Les derniers Vingt Millions d'augmentation de rentes Viagères seront acomplies avant la fin de l'année, il n'y en a plus que trois, cela ne me regarde guères, car je n'ai rien à y mettre. On s'attend que M. le Duc de Nivernais, M. le Marquis de Mirabeau, et l'Evèque d'Autun, vont être nommés pour l'Education de M. le Duc de Bourgogne. Si M. le Daufin y a quelque crédit ce seroit M. de la Vauguion et l'Evèque de Verdun, Nicolaï…. Breslaw assiégé par le Roi de Prusse, et M. le Maréchal de Richelieu séparé par l'Aller, et vis à vis des Ennemis pour leur donner bataille, nous donnent beaucoup d'inquiétudes. Tous ces gens là travaillent pour vous faire multiplier les articles de l'hist. Univ. depuis la paix d'Utrecht. Cela vous pourra bien[tôt] prendre une autre division.

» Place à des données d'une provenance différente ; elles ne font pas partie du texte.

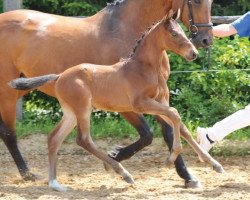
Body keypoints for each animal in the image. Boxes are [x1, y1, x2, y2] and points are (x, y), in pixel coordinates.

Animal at [10, 13, 224, 191]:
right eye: (173, 33)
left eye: (184, 31)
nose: (194, 53)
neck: (143, 69)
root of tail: (59, 76)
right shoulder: (141, 104)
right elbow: (175, 114)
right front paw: (171, 158)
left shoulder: (159, 102)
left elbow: (181, 125)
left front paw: (214, 164)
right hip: (83, 108)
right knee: (83, 139)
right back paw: (123, 173)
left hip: (70, 112)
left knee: (54, 138)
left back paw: (55, 184)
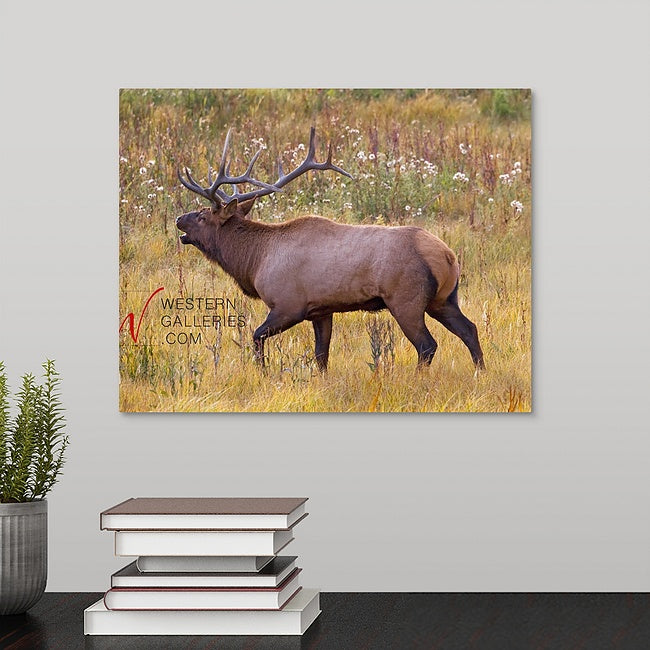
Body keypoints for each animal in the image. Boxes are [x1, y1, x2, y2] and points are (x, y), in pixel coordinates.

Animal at [176, 127, 484, 372]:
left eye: (202, 215)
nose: (179, 218)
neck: (254, 262)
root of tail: (447, 257)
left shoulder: (288, 305)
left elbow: (256, 337)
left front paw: (262, 372)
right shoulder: (321, 310)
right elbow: (321, 356)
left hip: (406, 301)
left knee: (427, 345)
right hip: (444, 299)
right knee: (470, 329)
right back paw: (480, 372)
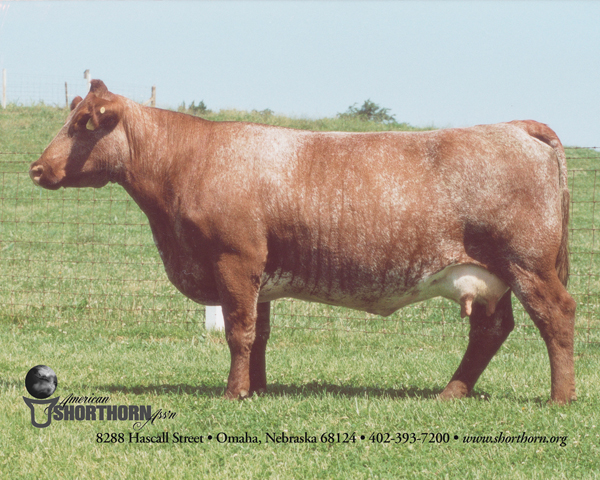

Je suis étonné que vous ne soyés point encor à votre Maison d'hyver. M. Darget, avec qui je me rencontre tous les Vendredis chés Mad. Dupin, me fit part de votre dernière lettre. Vous n'y parlés point de l'hist. de Pierre le Grand que je crois cependt fort avancée. Vous allés avoir une guerre à soutenir avec d'autres Philosophes contre des fanatiques et des enragés qui débutent par des Injures. Je vous assure qu'on en est déjà fort offensé, et on vous croit tous fort capables de les confondre, mais on voudroit vous voir occupés d'autres choses. Vale.